[[ Information shown, beginning ]]
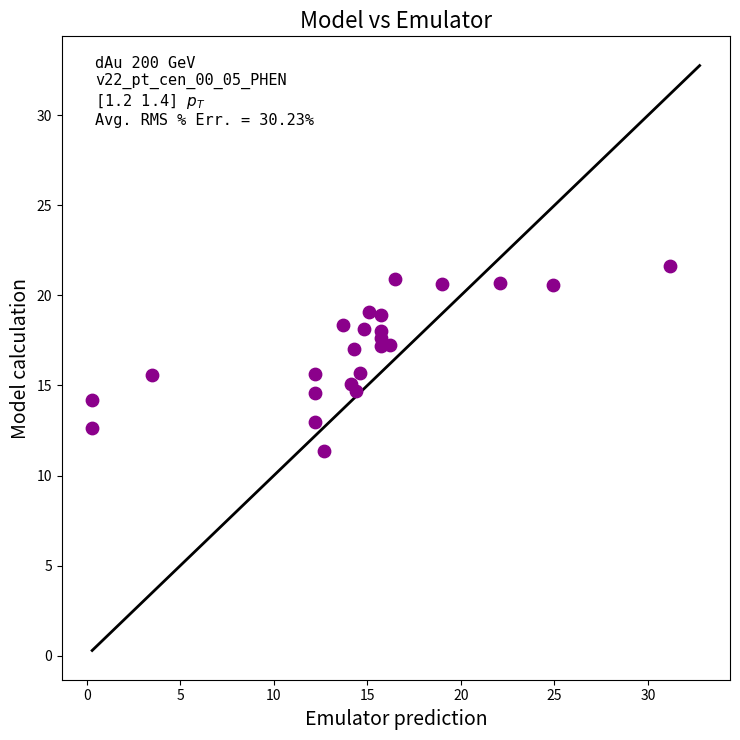

What is the range of Y values (max minus min)?

10.3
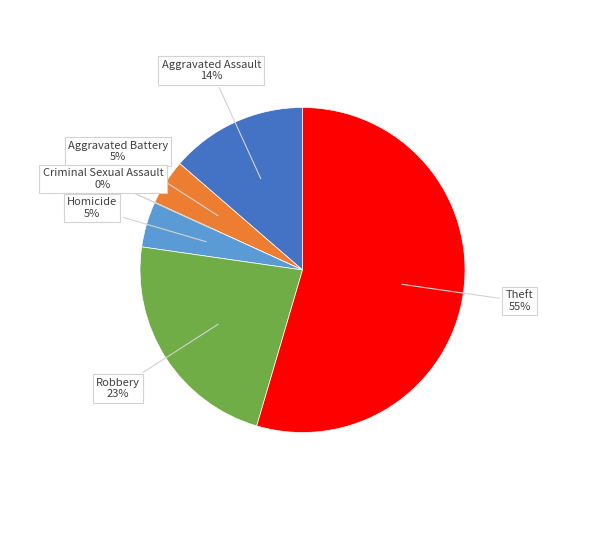

Combined, what portion of the pie is Robbery and Aggravated Battery?

27.3%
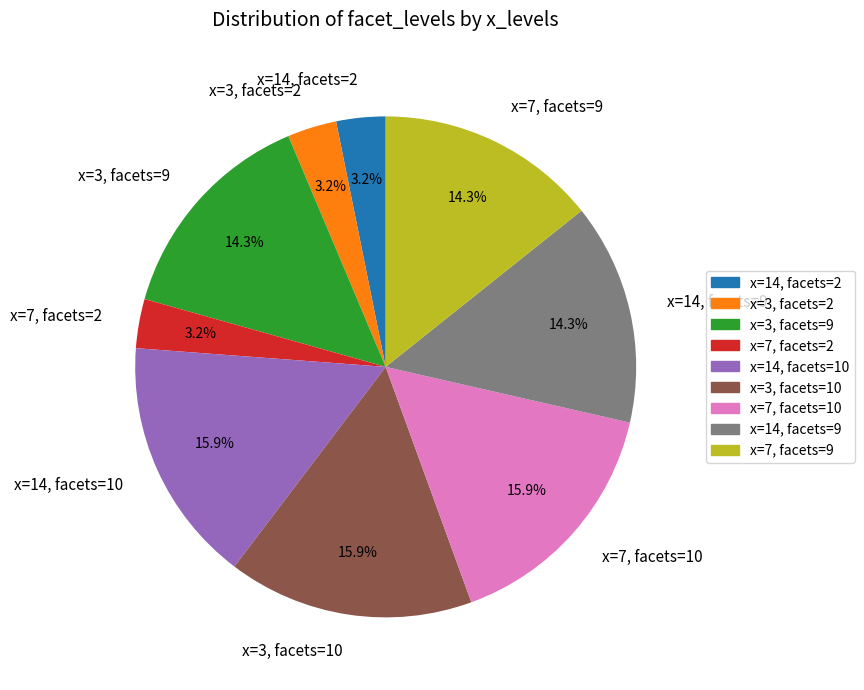

Between x=3, facets=10 and x=3, facets=2, which is larger?

x=3, facets=10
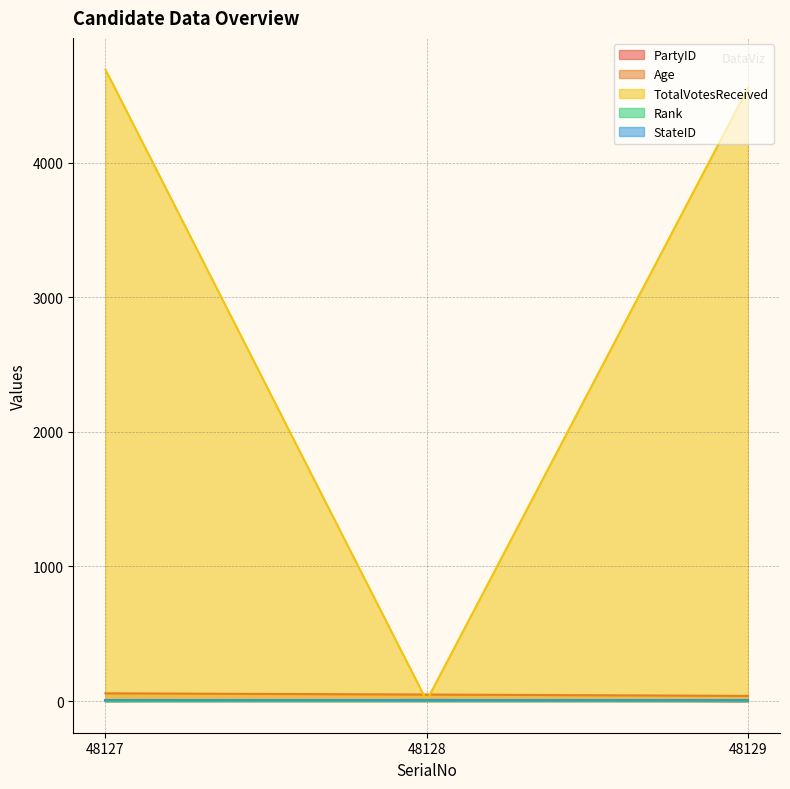

How many data points in Age are less than 49?

1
[[ Information shown, end ]]
What is required -
Reproduce all of the data above word for word, leaving out the pictures.

Exercise output -
What is the range of Y values (max minus min)?

10.3

Combined, what portion of the pie is Robbery and Aggravated Battery?

27.3%

Between x=3, facets=10 and x=3, facets=2, which is larger?

x=3, facets=10

How many data points in Age are less than 49?

1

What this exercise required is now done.